Das Projekt

Raum für urbane Ideen

Im Jahr 2015 startete das Goethe-Institut das Projekts BUD.KO, das die Wiederbelebung des Kiosks an der Ecke Blvd. Dondukov – Stara-Planina-Staße sowie dessen Transformation in einen alternativen Ort für Kultur in Sofia zum Ziel hat. Das Projekt ist vom konkreten Ort des Kiosks inspiriert, der in den 1930er Jahren entstand. Trotz der strategisch günstigen Lage auf einem der zentralsten Boulevards der Stadt stand der Kiosk in den letzten Jahren leer und verfiel nach und nach.

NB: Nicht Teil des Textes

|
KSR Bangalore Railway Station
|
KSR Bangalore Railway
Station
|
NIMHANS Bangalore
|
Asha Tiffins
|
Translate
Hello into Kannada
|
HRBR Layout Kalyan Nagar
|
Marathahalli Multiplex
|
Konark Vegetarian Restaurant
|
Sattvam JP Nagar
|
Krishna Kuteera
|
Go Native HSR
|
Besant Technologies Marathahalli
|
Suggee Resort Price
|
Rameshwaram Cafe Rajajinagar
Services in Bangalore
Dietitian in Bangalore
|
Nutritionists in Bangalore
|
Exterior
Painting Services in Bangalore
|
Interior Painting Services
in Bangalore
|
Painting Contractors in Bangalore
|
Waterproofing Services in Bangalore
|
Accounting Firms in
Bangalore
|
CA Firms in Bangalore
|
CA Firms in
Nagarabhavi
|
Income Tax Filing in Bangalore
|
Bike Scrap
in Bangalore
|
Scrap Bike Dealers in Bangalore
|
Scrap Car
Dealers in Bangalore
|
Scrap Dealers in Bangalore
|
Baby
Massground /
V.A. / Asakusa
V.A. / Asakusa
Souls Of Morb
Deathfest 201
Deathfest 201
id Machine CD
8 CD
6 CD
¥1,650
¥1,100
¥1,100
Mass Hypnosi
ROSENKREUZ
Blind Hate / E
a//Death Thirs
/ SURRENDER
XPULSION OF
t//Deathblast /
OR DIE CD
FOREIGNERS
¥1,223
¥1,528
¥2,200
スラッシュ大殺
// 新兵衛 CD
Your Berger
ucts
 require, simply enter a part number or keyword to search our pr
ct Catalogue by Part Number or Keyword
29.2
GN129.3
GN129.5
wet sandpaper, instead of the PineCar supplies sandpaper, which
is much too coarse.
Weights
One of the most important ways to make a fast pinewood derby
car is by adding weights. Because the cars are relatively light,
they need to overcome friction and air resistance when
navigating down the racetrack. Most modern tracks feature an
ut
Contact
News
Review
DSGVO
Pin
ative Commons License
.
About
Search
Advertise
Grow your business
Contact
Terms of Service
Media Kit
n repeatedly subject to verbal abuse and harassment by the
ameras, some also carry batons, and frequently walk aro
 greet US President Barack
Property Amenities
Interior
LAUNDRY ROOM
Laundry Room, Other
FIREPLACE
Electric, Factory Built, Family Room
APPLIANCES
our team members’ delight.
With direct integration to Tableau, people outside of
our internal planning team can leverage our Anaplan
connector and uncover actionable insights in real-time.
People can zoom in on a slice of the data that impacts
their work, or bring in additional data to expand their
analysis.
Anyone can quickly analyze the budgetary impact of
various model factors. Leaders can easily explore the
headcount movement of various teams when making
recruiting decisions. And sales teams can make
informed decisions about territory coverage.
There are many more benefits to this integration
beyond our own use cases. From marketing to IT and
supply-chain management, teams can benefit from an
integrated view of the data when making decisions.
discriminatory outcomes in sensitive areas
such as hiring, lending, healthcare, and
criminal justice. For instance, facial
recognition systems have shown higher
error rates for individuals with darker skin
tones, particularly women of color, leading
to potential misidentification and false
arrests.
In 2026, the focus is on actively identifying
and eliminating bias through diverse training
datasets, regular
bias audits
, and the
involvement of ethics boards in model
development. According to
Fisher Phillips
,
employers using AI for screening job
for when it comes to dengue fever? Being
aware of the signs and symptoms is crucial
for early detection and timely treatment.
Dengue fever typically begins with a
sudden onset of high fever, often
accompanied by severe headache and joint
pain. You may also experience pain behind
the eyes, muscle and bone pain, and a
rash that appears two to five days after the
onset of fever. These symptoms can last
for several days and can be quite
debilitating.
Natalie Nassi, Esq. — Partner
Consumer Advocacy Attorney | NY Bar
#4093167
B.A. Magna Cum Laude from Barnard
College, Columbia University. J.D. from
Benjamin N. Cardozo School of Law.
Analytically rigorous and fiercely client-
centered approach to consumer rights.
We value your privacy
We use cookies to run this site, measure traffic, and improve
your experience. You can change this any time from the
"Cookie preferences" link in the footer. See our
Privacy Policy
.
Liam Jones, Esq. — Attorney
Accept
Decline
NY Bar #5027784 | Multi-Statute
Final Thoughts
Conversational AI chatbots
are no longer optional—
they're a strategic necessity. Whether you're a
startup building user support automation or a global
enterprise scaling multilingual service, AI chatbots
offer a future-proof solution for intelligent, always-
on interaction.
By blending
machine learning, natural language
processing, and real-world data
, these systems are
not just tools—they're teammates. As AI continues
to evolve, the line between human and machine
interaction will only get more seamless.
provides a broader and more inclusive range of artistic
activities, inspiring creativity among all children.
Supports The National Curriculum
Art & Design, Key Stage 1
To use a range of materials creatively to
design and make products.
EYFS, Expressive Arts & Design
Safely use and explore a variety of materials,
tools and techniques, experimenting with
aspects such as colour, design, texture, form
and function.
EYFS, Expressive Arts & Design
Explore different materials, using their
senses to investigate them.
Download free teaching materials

Übergangszeitung, 2016 © Krassimir Terziev Das Goethe-Institut traf Vereinbarungen mit der Gemeinde Sofia und dem Bezirk Oborishte. Daraus ist eine Partnerschaft entstanden, in deren Rahmen der Verein „Transformatori“ den Kiosk im Auftrag des Goethe-Instituts renovierte. Zugleich veranstaltete das Goethe-Institut mehrere Konferenzen und Workshops, die das Potential der Budka ausloteten und Experten wie Bewohner des Viertels zur Beteiligung einlud.
 
Die Vision des Goethe-Instituts für die Zukunft des Kiosk ist:
  • einen Ort zu kreieren, der das Alltagsleben kommentiert und illustriert;
  • einen Veranstaltungsort für künstlerische Projekte und Interventionen anzubieten;
  • ein Treffpunkt für Künstler, Architekten, Passanten und Nachbarn zu schaffen;
  • einen Freiraum zu eröffnen, der sich je nach den Ideen der Teilnehmenden in seiner  Form und Funktion jederzeit verändern lässt;
  • einen Informationspunkt für die kulturellen Veranstaltungen der Stadt und insbesondere des Bezirks Oborishte anzubieten;
  • einen Gemeindeort zu schaffen, den die Menschen als alternativen Ort für Kultur und Austausch identifizieren.
  Die Aktivitäten zur Belebung des Kiosks begannen 2015 , als er mit weißer Folie verkleidet wurde. Auf diese Folie konnten die Passanten aufschreiben, wie sie sich die Neugestaltung des Kiosk vorstellen. Daneben wurden Postkarten ausgelegt, auf denen die Leute ihre Geschichten, Erinnerungen und Meinungen über den Ort notieren konnten.
 
Im Januar 2016 hat das Goethe-Institut eine Konferenz zur Diskussion und Ideensammlung für die Entwicklung des Kiosks organisiert. An der Veranstaltung haben Architekten, Kulturmanager, Vertreter von Institutionen und Diplomaten aus Bulgarien, aus Deutschland, Bosnien und Herzegowina, Montenegro und Serbien teilgenommen. Im weiteren Verlauf ist das Projekt „Übergangszeitung“ des bulgarischen Künstlers Krassimir Terziev entstanden. Terziev hat eine spezielle Publikation und interaktive Aktion mit den Passanten am Kiosk gemacht. Dieses Projekt hat große Popularität gewonnen, denn die ursprüngliche Funktion der Budka war ja die eines Zeitungskiosks. Terziev hat diese Funktion ironisch verfremdet und die Passanten eingeladen, eigene Texte zu verfassen zu Bildern und Ausschnitten aus den 25 Jahren der Wende- oder eben „Übergangszeit“. Nach der Ausstellung in der Budka wurde das Projekt auch in Plovdiv und auf der Buchmesse im Nationalen Kulturpalast vorgestellt.
 
Mit dem Projekt BUD.KO möchte das Goethe-Instituts bulgarische Künstler*innen, Architekt*innen und Urbanist*innen einladen, das Kulturleben durch Kunst und Aktionen im öffentlichen urbanen Raum zu bereichern. BUD.KO soll zur Attraktivität der Umgebung beitragen und einen direkten und spielerischen Zugang der Anwohner zu Kultur ermöglichen, umgekehrt die kommunalen Kulturpolitiker und die Kulturschaffenden an das städtische Leben aus der Sicht der Anwohner und Passanten heranführen.
 
Veranstaltungen, die am BUD.KO stattfinden können:
  • Ausstellungen;
  • Künstlerische Performances;
  • Partizipative künstlerische Aktionen;
  • Musikalische Veranstaltungen;
  • Kunstinstallationen;
  • Gespräche und Diskussionen. 
Die thematischen Schwerpunkte sind: Architektur, Stadtentwicklung, Kunst im urbanen Raum, zeitgenössische Kunst, partizipative Projekte und Inklusion der Bürger.